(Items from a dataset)
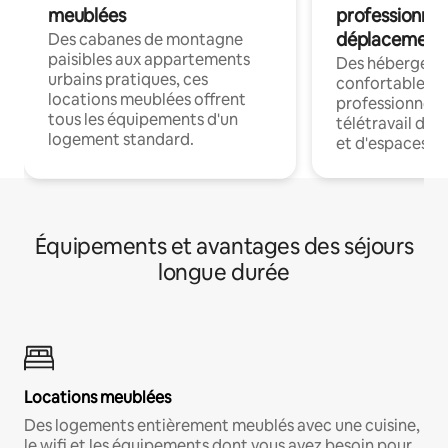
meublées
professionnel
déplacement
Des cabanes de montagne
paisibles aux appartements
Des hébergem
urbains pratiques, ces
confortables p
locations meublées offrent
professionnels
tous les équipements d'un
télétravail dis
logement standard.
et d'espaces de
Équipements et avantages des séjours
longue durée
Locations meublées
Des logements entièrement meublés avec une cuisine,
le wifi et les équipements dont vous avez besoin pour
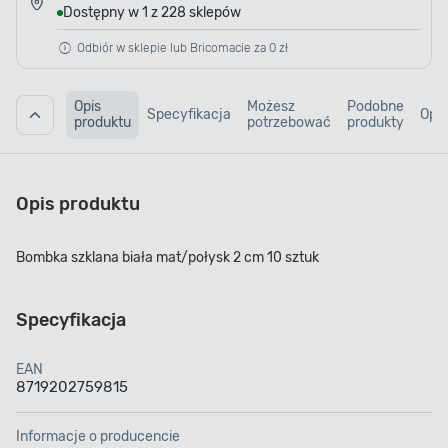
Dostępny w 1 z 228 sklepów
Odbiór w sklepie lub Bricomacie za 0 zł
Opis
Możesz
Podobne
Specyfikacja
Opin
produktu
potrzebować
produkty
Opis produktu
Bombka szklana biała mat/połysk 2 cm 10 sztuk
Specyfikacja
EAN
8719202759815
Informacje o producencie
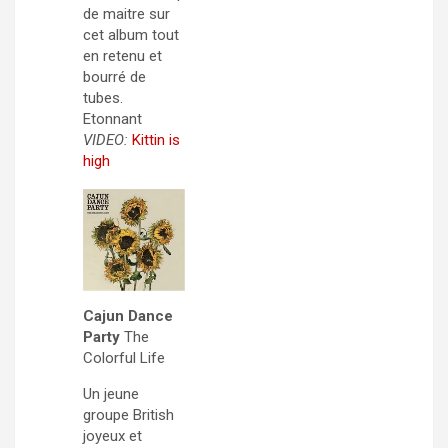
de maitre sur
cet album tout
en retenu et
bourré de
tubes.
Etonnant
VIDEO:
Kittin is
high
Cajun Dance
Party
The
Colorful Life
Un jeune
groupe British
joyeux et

---

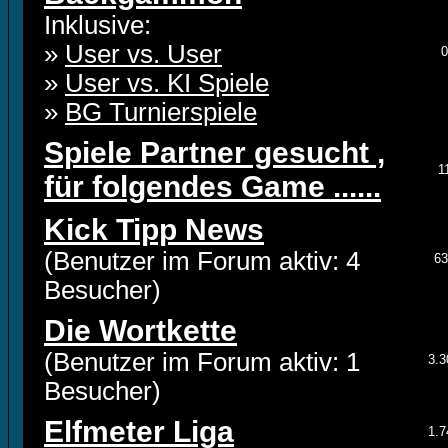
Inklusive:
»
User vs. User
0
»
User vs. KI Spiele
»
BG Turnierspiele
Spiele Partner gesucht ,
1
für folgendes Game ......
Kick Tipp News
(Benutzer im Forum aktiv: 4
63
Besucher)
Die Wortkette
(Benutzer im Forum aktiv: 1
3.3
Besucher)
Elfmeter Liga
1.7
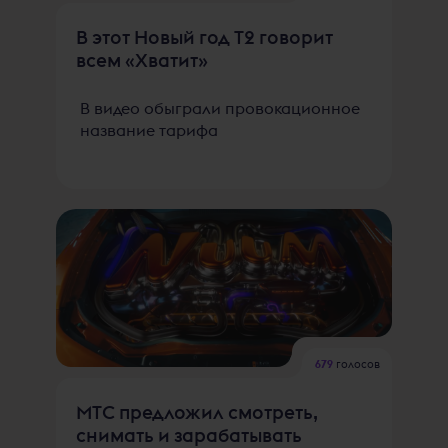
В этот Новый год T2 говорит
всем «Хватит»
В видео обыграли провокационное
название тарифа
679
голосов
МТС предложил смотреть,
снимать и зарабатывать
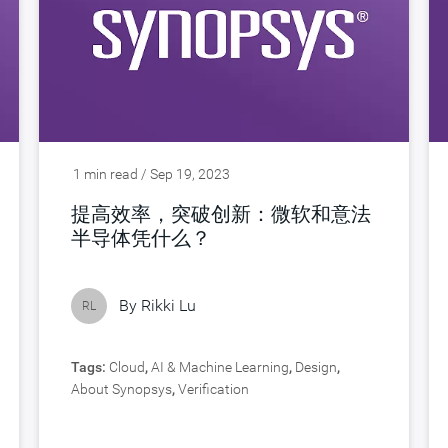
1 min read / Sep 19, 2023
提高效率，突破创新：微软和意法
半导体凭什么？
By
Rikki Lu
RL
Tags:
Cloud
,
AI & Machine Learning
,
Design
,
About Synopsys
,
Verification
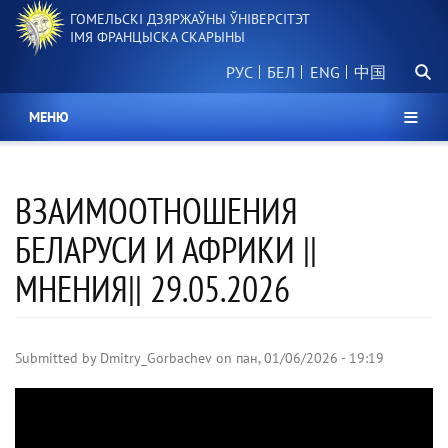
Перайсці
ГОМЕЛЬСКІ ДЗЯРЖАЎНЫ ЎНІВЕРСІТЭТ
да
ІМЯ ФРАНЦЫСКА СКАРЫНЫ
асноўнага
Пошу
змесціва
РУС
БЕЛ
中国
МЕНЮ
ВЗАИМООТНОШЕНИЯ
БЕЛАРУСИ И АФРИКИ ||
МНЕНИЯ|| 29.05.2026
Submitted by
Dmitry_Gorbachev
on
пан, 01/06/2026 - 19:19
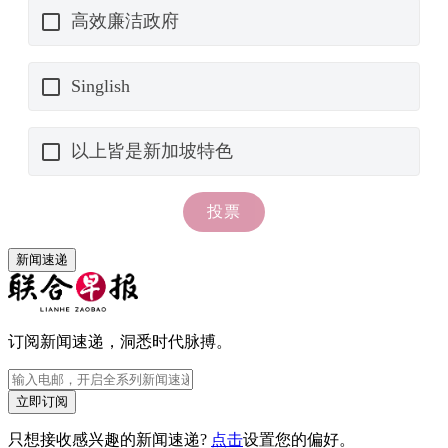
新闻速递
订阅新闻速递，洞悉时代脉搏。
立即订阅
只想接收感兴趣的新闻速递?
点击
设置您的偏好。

Task prompt:
Pull out every line in the entries that contains the word "Benutzer", and copy each of those lines as it appears.

Solution:
(Benutzer im Forum aktiv: 4
(Benutzer im Forum aktiv: 1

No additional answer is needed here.